If we treated politics more like a real profession, we would all be a lot better off, explains Freakonomics co-author Stephen J. Dubner. Never a stranger to offbeat or unconventional wisdom, Dubner argues in favor of paying very high salaries to politicians in order to encourage stronger candidates to enter the market.

Stephen J. Dubner: If we want politics to be the kind of arena where you’re attracting and encouraging really competent people who do a job well because that’s what they’re supposed to do, then you have to pay them a salary that’s commensurate with that. If I want to hire a software engineer at Google to be world-class or if I want to hire someone at a bank or someone at an environmental firm or someone at a utility that I want to be really, really, really good, I don’t say well, you know, I’ll let these people kind of pick themselves with the popular vote and then I won’t pay them very much and I’ll just see how they do. 
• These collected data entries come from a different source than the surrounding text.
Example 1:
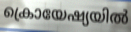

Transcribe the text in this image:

ക്രൊയേഷ്യയിൽ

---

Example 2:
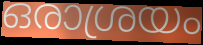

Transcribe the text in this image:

ഒരാശ്രയം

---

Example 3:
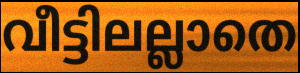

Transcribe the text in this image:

വീട്ടിലല്ലാതെ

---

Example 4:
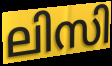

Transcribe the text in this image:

ലിസി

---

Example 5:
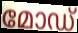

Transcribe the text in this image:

മോഡ്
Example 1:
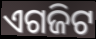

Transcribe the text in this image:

ଏଗଜିଟ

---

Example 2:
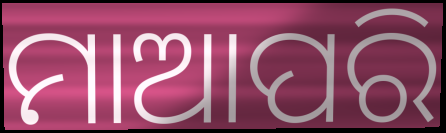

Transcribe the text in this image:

ମାଆପରି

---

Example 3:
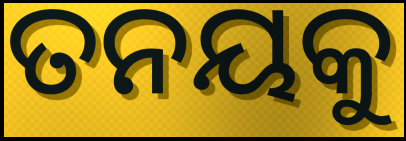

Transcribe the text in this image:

ତନୟକୁ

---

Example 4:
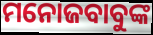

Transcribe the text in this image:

ମନୋଜବାବୁଙ୍କ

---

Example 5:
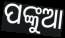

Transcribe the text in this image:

ପଙ୍କୁଆ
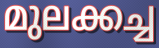
മുലക്കച്ച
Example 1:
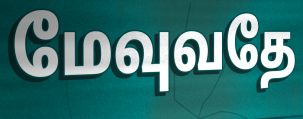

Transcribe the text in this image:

மேவுவதே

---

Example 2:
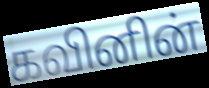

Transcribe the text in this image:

கவினின்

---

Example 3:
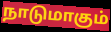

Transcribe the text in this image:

நாடுமாகும்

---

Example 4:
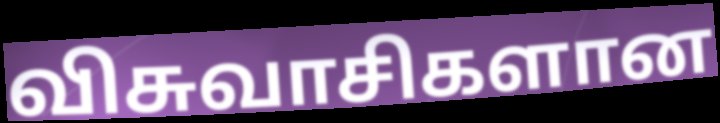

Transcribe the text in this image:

விசுவாசிகளான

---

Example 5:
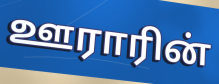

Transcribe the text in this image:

ஊராரின்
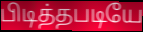
பிடித்தபடியே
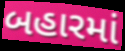
બહારમાં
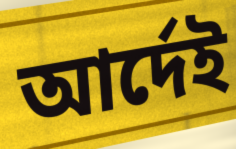
আর্দেই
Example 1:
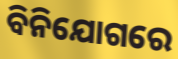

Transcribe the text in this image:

ବିନିଯୋଗରେ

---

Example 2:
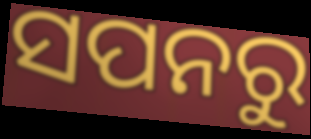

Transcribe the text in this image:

ସପନରୁ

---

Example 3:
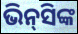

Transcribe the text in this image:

ଭିନ୍‍ସିଙ୍କ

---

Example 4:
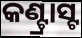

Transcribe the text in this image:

କଣ୍ଟ୍ରାସ୍ଟ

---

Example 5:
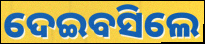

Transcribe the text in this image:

ଦେଇବସିଲେ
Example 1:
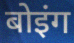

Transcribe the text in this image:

बोइंग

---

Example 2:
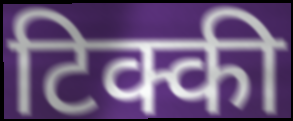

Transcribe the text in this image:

टिक्की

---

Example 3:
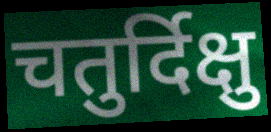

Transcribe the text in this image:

चतुर्दिक्षु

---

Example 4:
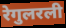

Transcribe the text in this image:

रेगुलरली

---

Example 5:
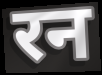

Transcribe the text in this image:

रन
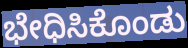
ಭೇಧಿಸಿಕೊಂಡು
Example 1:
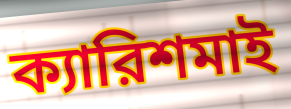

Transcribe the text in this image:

ক্যারিশমাই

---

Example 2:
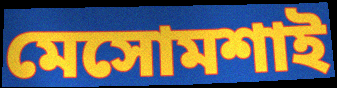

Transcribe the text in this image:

মেসোমশাই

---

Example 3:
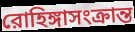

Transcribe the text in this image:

রোহিঙ্গাসংক্রান্ত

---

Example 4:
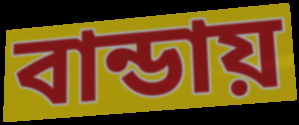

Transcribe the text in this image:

বান্ডায়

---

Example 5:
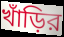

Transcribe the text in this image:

খাঁড়ির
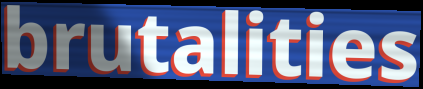
brutalities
Singapore is probably the best example. Singapore pays its elected officials a lot of money on par with what you’d make as, you know, a banker, a lawyer, a management consultant, or something like that. And so that changes A, the pool if people you are drawing from and B, the way that people feel about the job. It’s no longer like, "Well, I got into this for public service, but it’s really hard to serve the public. So I’ll serve myself a little bit and then I’ll do the job in order to enrich myself now or later." Instead you have a bunch of people who treat it like a real profession. Our politics is, in fact, not very professional even though it appears to be from the outside. Then additionally I would like to say well, you know, wouldn’t it be nice to reward politicians or officials, government officials if they actually do a good job? Because right now they get paid exactly the same whether they do really well or do nothing or do really poorly. So what about this? What about, let’s say, for every piece of legislation, for every project or for every panel that you’re involved in why don’t we put some measurables on it, right.
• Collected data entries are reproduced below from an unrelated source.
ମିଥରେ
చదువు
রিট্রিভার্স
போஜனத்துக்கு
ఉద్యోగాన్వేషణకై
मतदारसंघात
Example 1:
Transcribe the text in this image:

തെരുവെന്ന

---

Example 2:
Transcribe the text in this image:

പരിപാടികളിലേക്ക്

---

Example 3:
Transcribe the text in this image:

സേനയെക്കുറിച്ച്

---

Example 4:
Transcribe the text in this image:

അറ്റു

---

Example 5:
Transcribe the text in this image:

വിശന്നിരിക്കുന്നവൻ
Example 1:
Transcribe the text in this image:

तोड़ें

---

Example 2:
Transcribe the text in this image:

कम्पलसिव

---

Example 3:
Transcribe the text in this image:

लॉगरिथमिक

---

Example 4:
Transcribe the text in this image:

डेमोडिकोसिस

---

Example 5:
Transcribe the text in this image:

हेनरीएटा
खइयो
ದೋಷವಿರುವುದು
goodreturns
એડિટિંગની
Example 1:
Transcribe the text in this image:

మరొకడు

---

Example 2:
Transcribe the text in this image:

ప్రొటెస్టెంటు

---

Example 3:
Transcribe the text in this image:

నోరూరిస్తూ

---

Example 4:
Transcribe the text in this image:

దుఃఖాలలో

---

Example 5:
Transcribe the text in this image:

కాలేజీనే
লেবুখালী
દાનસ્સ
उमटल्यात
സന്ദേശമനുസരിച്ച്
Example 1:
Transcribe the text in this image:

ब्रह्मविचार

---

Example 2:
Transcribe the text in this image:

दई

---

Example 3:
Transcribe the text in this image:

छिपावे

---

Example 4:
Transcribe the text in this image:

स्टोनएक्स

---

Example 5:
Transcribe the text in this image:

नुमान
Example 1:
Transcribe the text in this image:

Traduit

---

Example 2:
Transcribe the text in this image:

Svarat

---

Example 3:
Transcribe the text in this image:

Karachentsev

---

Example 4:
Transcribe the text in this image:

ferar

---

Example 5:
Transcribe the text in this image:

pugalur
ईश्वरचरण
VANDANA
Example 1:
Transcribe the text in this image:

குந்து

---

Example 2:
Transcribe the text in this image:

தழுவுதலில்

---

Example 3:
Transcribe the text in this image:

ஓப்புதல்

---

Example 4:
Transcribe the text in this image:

Why don’t we decide what are the goals? What are we trying to accomplish with this new piece of, let’s say, education legislation? And if let’s say our goal is to raise the test scores of U.S. children by 10 percentage points. That’s our goal, right. Why don’t we put a timeframe on it? Let’s say 10 years from now that’s our goal. Well I would love nothing more as a citizen and as a taxpayer to say that, you know, Secretary of Education Arnie Duncan — let’s say he’s responsible for this plan and he’s got, let’s say, 100 or 200 or 500 people working with him. I would love to treat that like a project, like a goal that’s got a deliverable. And if they reach that goal 10 years from now long after he’s Secretary of Education, we’ll write him a check. I would love to write Arnie Duncan a check for $2 million from the U.S. taxpayers for having taken a job and done it well and accomplished a goal. That’s the way the real world works, right. You get hired based on how good you are. You get paid based on how well you do. If you don’t do well you get fired or you get paid less. If we treated politics like more of a profession like it should be we would all be a lot better off.